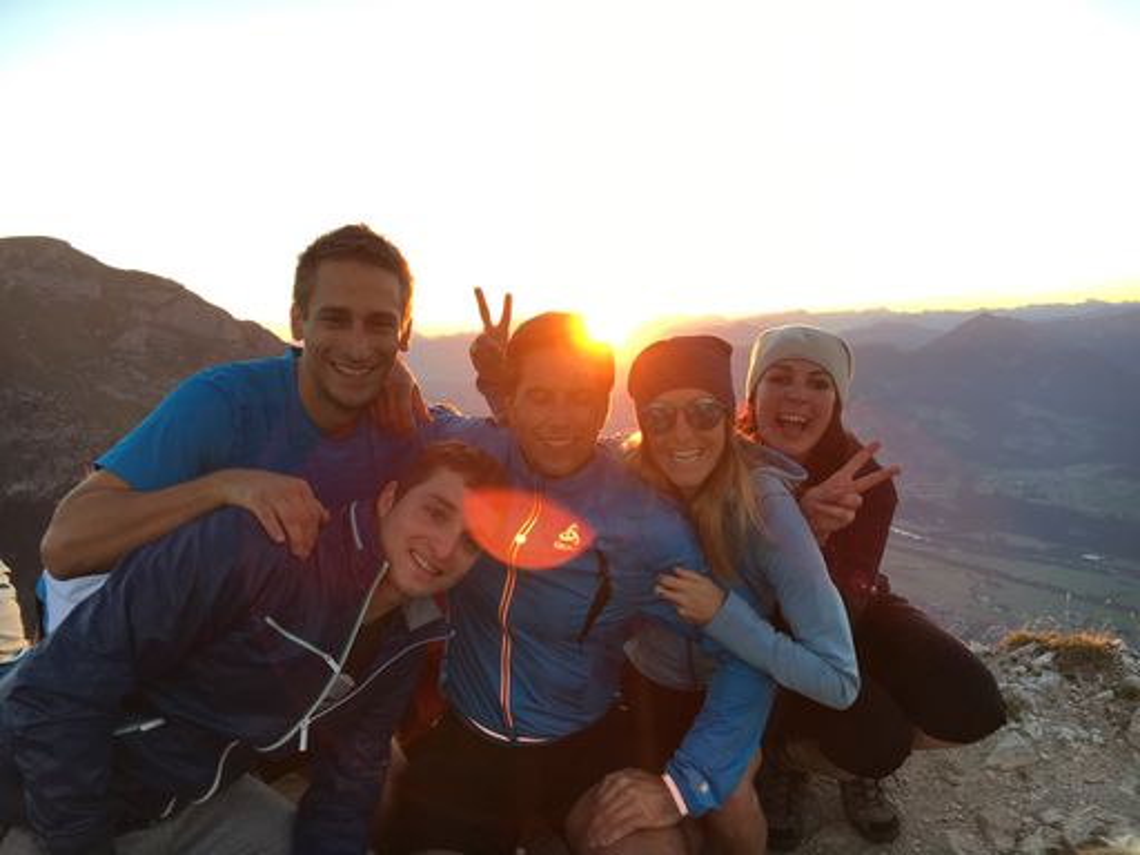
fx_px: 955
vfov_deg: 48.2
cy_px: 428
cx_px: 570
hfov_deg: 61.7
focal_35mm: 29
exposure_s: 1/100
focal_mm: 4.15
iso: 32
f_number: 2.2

— Your instructions —
In the transcription, every picture is to be excluded and the records above given again exactly.

— Response box —
fx_px: 955
vfov_deg: 48.2
cy_px: 428
cx_px: 570
hfov_deg: 61.7
focal_35mm: 29
exposure_s: 1/100
focal_mm: 4.15
iso: 32
f_number: 2.2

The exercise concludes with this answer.